The politicization of environmental issues — especially on Iran — has been a project not just of private donors but state actors as well. In recent years, U.S. and Israeli government officials have been increasingly vocal about Iran’s environmental problems, including air pollution and chronic water scarcity. Last year, Israeli Prime Minister Benjamin Netanyahu released a video addressed to Iranians impacted by drought. His video also introduced a website designed to offer them tips drawn from Israeli water management practices. U.S. Secretary of State Mike Pompeo and former national security adviser John Bolton — both vocal enemies of the Iranian government — have also made a point of highlighting Iran’s environmental crises in their public remarks.
Earlier this year, UANI released an extensive report about Iran’s environment, drawing further political connections to the issue.
Expressions of concern about Iran’s environment, coming from individuals and groups otherwise better known for threatening war with that country, puts local Iranian conservationists in a difficult position. By politicizing environmental issues, Iran’s adversaries have made the environment an area of interest for Iran’s opaque and frightening national security state, an environmentalist targeted by the regime in connection with the Panthera case, who asked for anonymity for security reasons, told The Intercept. Environmental NGOs in Iran, particularly those with foreign ties, now face a heightened danger from security services that are emboldened to view their field as a potential avenue for foreign espionage.
For Rosen, her experience with Panthera and its abandonment of the Persian Wildlife Heritage Foundation activists has left a bitter taste.
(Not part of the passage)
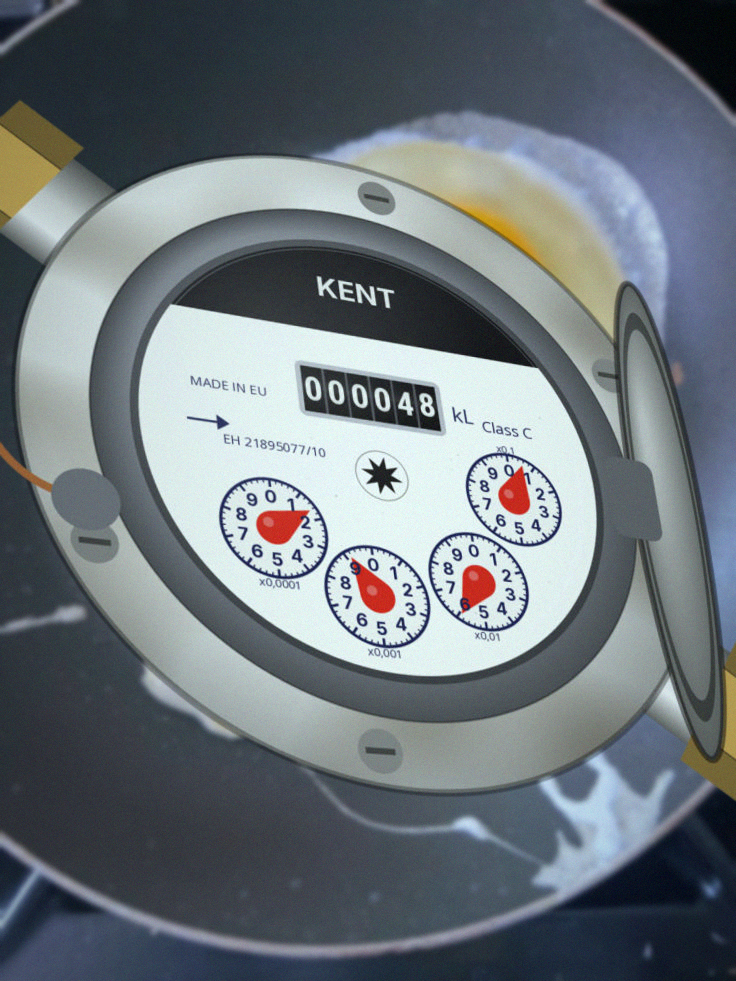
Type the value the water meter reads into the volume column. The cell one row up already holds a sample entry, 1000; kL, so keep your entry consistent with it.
48.0591; kL
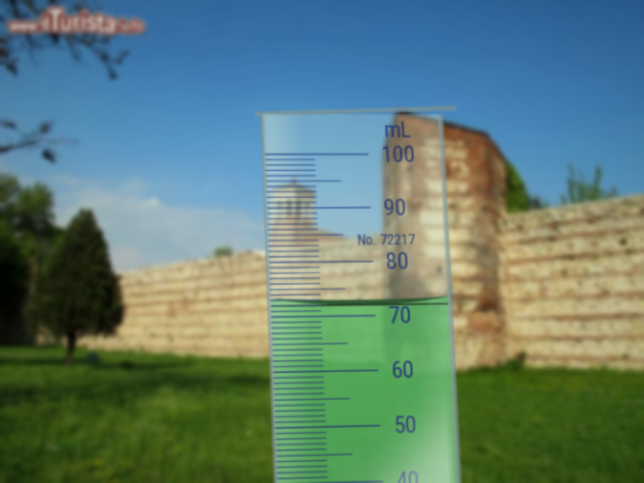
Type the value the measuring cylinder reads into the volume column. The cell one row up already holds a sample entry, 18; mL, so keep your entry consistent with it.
72; mL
After the arrests, she left Panthera, explaining that she “could no longer work for an organization that doesn’t care about the safety of their staff or their partners.” (In its statement released after publication of this story, Panthera said, “Contrary to her statements, Ms. Rosen did not cite the imprisoned conservationists, Panthera’s relationship with PWHF or Dr. Kaplan’s remarks about Iran, as a reason for her resignation in her letter dated August 14, 2018, or in other related internal communications. She instead referred to her disappointment at not being offered a leadership position during Panthera’s organizational restructuring process of mid-2018, as well as at Dr. Hunter’s imminent departure.”)
Meanwhile, lingering questions remain about how the reckless behavior of Panthera’s founder may have contributed to the calamity that befell the Iranian conservationists.
“This is not just about someone who dislikes a country,” said Rosen. “It’s about someone who is actively funding efforts to affect that country’s politics, while supporting local environmentalists who had no knowledge of his politics.”
Update: December 11, 2019
This story has been updated to include material from a statement made by Panthera after publication. The group said that it had not commented on the Iranian environmentalists’ ordeal because U.S. authorities had asked it not to. The group also said that after receiving the Persian Wildlife Heritage Foundation’s letter dated October 17, 2017, then-Panthera President Luke Hunter did not notify the rest of Panthera’s leadership until after the Iranian conservationists had been arrested early the next year. The Panthera statement also said that Tanya Rosen, the former Panthera employee, did not cite the case of the environmentalists in her resignation letter to the company.